→ Supplied text:
Well, I guess we are officially at that point in our
relationship where Martin and I have started talking about having kids. It has been over a year since we got married
and neither of us are getting any younger (and I definitely want to be a
somewhat younger MILF if still possible), so this past Christmas, on our two
week vacation of just “us” time, we seriously started the long awaited “when
are we going to have kids”
conversations. I am sure you all
know the one…or maybe ours was different, who knows…ours revolved around me
being an over-planner and Martin being overly excited. The gist of it went like this: there is no
perfect time to have a baby and even if you tried to plan it to the day, month,
season, etc. nature will fight back so, knowing the odds, when is the least
disruptive time to really do this…that is of course planning around vacations,
weddings, work schedules and my potential discovery on some amazing reality show
competition that I have not yet signed up for.
Man we are busy people, when will we find time to actually have a
baby! As a side note, I can appreciate
the irony that two childless adults are attempting to find the least disruptive
time to get pregnant, since once pregnant, everything will be disruptive.
Figuring out the timing was only one aspect of the
conversation though. The bigger
discussion was how to prepare for the unknown experiences and challenges this
pregnancy and ultimately baby may bring us.
I thankfully have an amazing group of mom friends (you all included) that
have candidly told me all of the stories of pregnancies and child rearing (and
if anything was held back in these stories, I am more concerned than ever since
what I have heard so far is enough to make me cry)… nine months of morning
sickness, migraines, stretch marks, swollen ankles, back pains, horrendous mood
swings, bad gas, bladder control issues, 50 lbs of weight gain, and sleepless
nights (not just for the nine months but for the rest of your life). I already can’t touch my toes and am
uncomfortably close in comparable weight to Martin. I can only imagine what
this “gift from God” will do to me, my body and mental state.

→ To-do item: Resume the blog post about deciding when to start a family, picking up right after its final sentence.

(Items from a dataset)

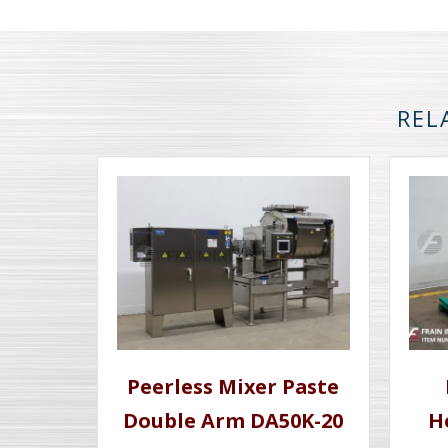
REL
Peerless Mixer Paste
Double Arm DA50K-20
H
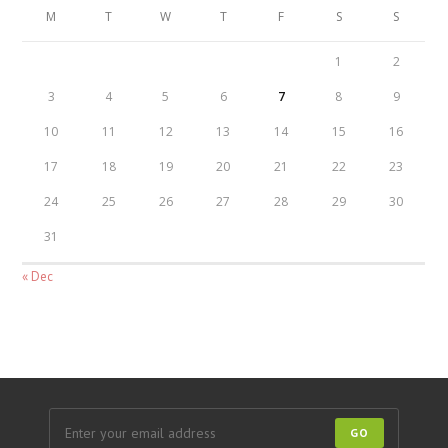
M
T
W
T
F
S
S
1
2
3
4
5
6
7
8
9
10
11
12
13
14
15
16
17
18
19
20
21
22
23
24
25
26
27
28
29
30
31
« Dec
GO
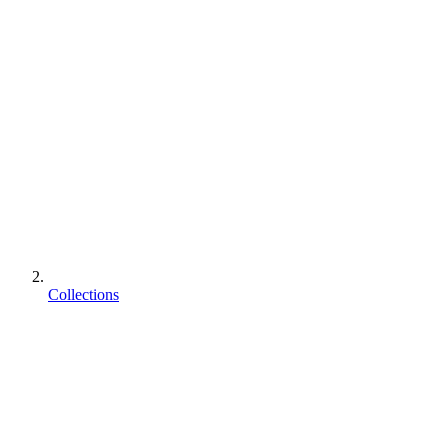
Collections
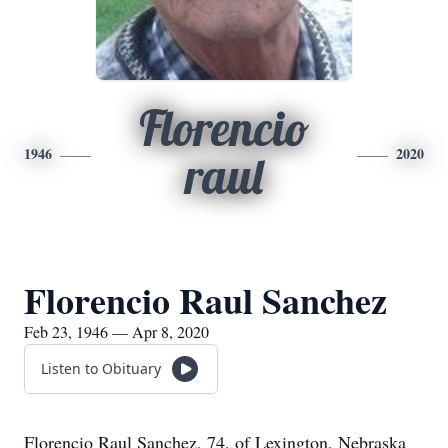
Florencio
1946
2020
raul
Florencio Raul Sanchez
Feb 23, 1946 — Apr 8, 2020
Listen to Obituary
Florencio Raul Sanchez, 74, of Lexington, Nebraska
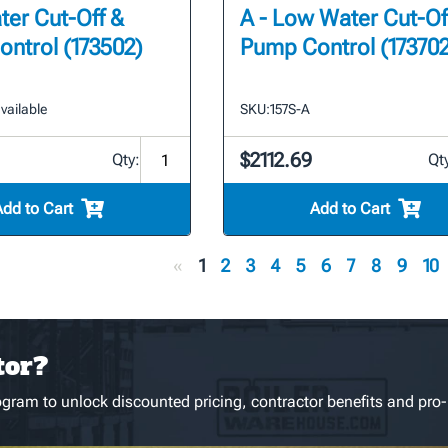
er Cut-Off &
A - Low Water Cut-Of
ntrol (173502)
Pump Control (173702
vailable
SKU:
157S-A
$2112.69
Qty:
Qt
Add to Cart
Add to Cart
«
1
2
3
4
5
6
7
8
9
10
tor?
gram to unlock discounted pricing, contractor benefits and pro-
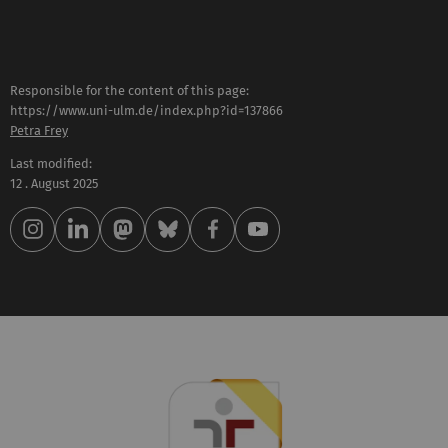
Responsible for the content of this page:
https://www.uni-ulm.de/index.php?id=137866
Petra Frey
Last modified:
12 . August 2025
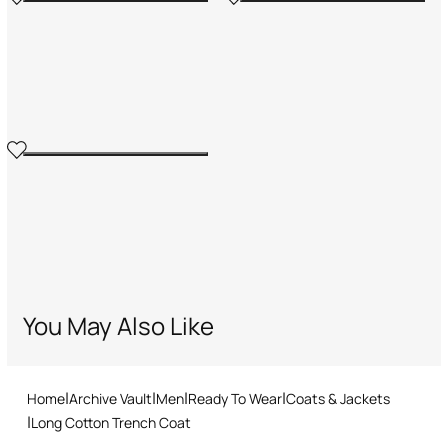
You May Also Like
Home
Archive Vault
Men
Ready To Wear
Coats & Jackets
Long Cotton Trench Coat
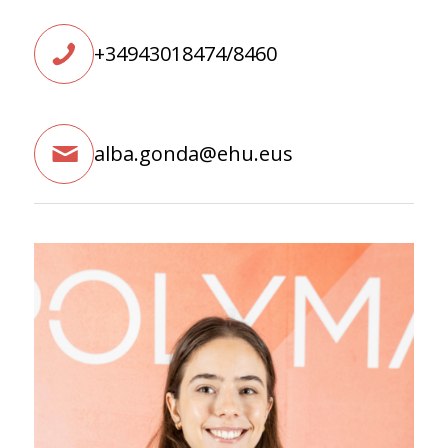
+34943018474/8460
alba.gonda@ehu.eus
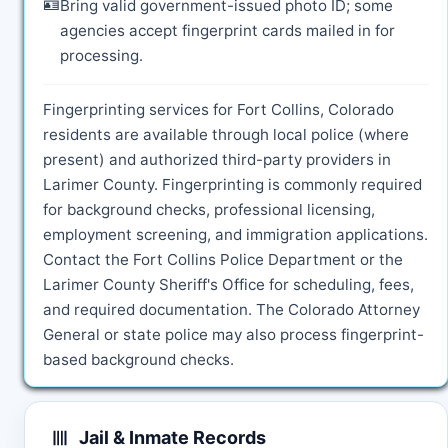
🪪
Bring valid government-issued photo ID; some
agencies accept fingerprint cards mailed in for
processing.
Fingerprinting services for Fort Collins, Colorado
residents are available through local police (where
present) and authorized third-party providers in
Larimer County. Fingerprinting is commonly required
for background checks, professional licensing,
employment screening, and immigration applications.
Contact the Fort Collins Police Department or the
Larimer County Sheriff's Office for scheduling, fees,
and required documentation. The Colorado Attorney
General or state police may also process fingerprint-
based background checks.
Jail & Inmate Records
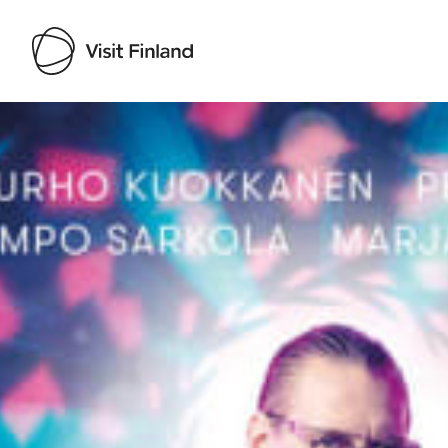
Visit Finland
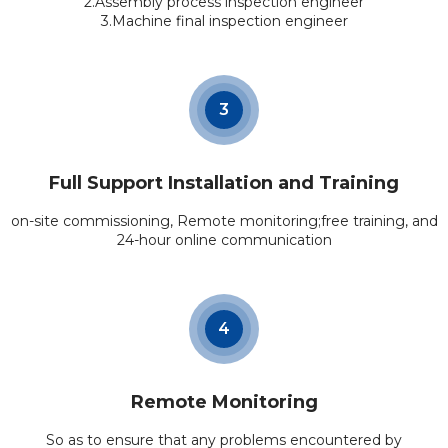
2.Assembly process inspection engineer
3.Machine final inspection engineer
3
Full Support Installation and Training
on-site commissioning, Remote monitoring;free training, and
24-hour online communication
4
Remote Monitoring
So as to ensure that any problems encountered by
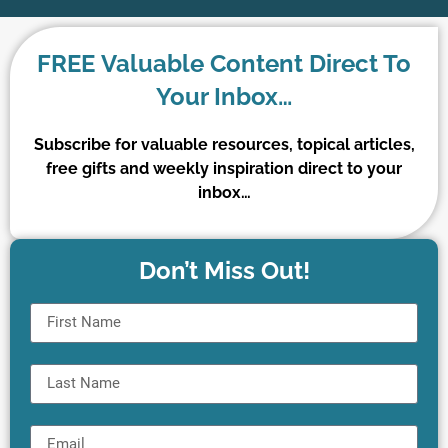
FREE Valuable Content Direct To
Your Inbox…
Subscribe for valuable resources, topical articles,
free gifts and weekly inspiration direct to your
inbox…
Don’t Miss Out!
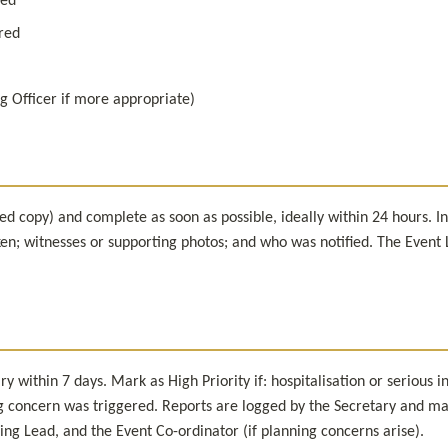
ved
ired
g Officer if more appropriate)
d copy) and complete as soon as possible, ideally within 24 hours. Incl
n; witnesses or supporting photos; and who was notified. The Event Le
 within 7 days. Mark as High Priority if: hospitalisation or serious in
 concern was triggered. Reports are logged by the Secretary and may 
ing Lead, and the Event Co-ordinator (if planning concerns arise).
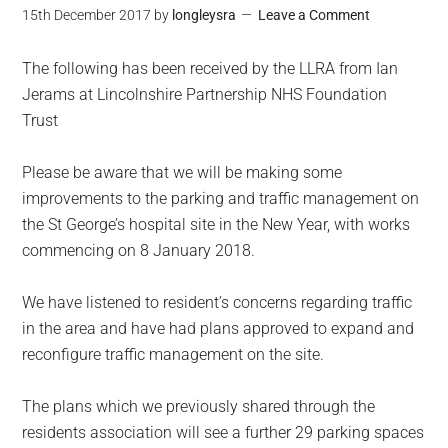
15th December 2017
by
longleysra
Leave a Comment
The following has been received by the LLRA from Ian
Jerams at Lincolnshire Partnership NHS Foundation
Trust
Please be aware that we will be making some
improvements to the parking and traffic management on
the St George’s hospital site in the New Year, with works
commencing on 8 January 2018.
We have listened to resident’s concerns regarding traffic
in the area and have had plans approved to expand and
reconfigure traffic management on the site.
The plans which we previously shared through the
residents association will see a further 29 parking spaces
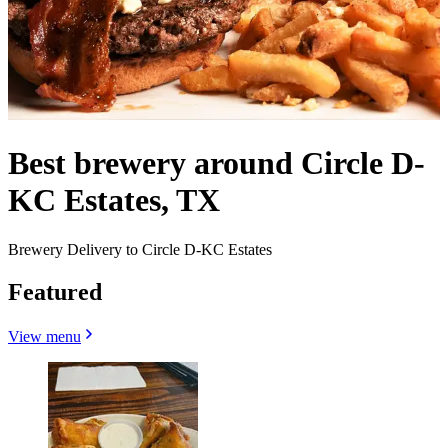
Best brewery around Circle D-
KC Estates, TX
Brewery Delivery to Circle D-KC Estates
Featured
View menu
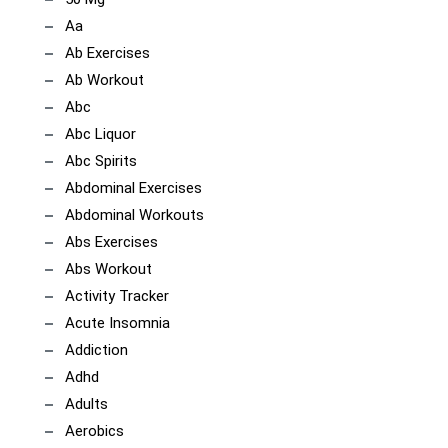
Aa
Ab Exercises
Ab Workout
Abc
Abc Liquor
Abc Spirits
Abdominal Exercises
Abdominal Workouts
Abs Exercises
Abs Workout
Activity Tracker
Acute Insomnia
Addiction
Adhd
Adults
Aerobics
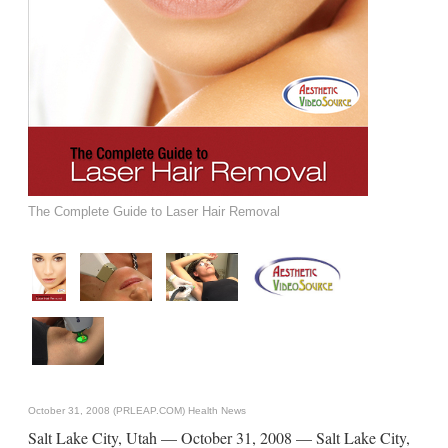
The Complete Guide to Laser Hair Removal
October 31, 2008 (PRLEAP.COM)
Health News
Salt Lake City, Utah — October 31, 2008 — Salt Lake City,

→ Response to the exercise:
Thankfully, knowing what things may come and being able to
prepare for them, makes me feel slightly more comfortable about
everything. No surprises right? Meanwhile, I get the feeling that Martin has
images of a loving, pregnant wife, who has the motherly glow and a slightly
larger belly but no other significant changes.
And I am afraid his vision is nowhere near the reality that may come,
setting us up for failure…while I see the challenges and am preparing for the
worst, Martin sees all of the joy kids bring his friends and none of the stress
his friends’ wives are going through.
I have tried to use scare tactics: we won’t sleep, no sex
for months, I might not lose the baby weight, the baby might have health
problems; but he just smiles and similar to the wedding planning, tells me I am
overreacting*. Which in the end I might
be, but someone needs to plan for Plan B.
As he kindly reminds me in every other facet of life “failing to prepare
is preparing to fail.” * As another side
note, Martin later told me after the weddings that I had in fact not
overreacted as much as he originally thought after he had the pleasure of planning
and coordinating the Germany wedding.
So in order to ease my mind and ensure Martin is at least
somewhat “prepared” in my eyes, we have made a deal. He will read a book on children raising and
pregnancy of my choosing and once done, we will begin the joyous process of
having a baby. And this is where I need
your help ladies: In all of your
preparations and planning, I am sure you have read plenty of “how to” and “plan
for” books. In your experiences which
were the most brutally honest, truest to life, scare-the-crap-out-of-you books
that you read? I don’t want Martin
reading about the pregnancy “glow”, joy of birth, first kicks or the baby being
the size of a cumquat, I want him learning about cracked nipples, postpartum,
and colicky babies. The joy part can
come later, once we are locked in.
Thanks in advance!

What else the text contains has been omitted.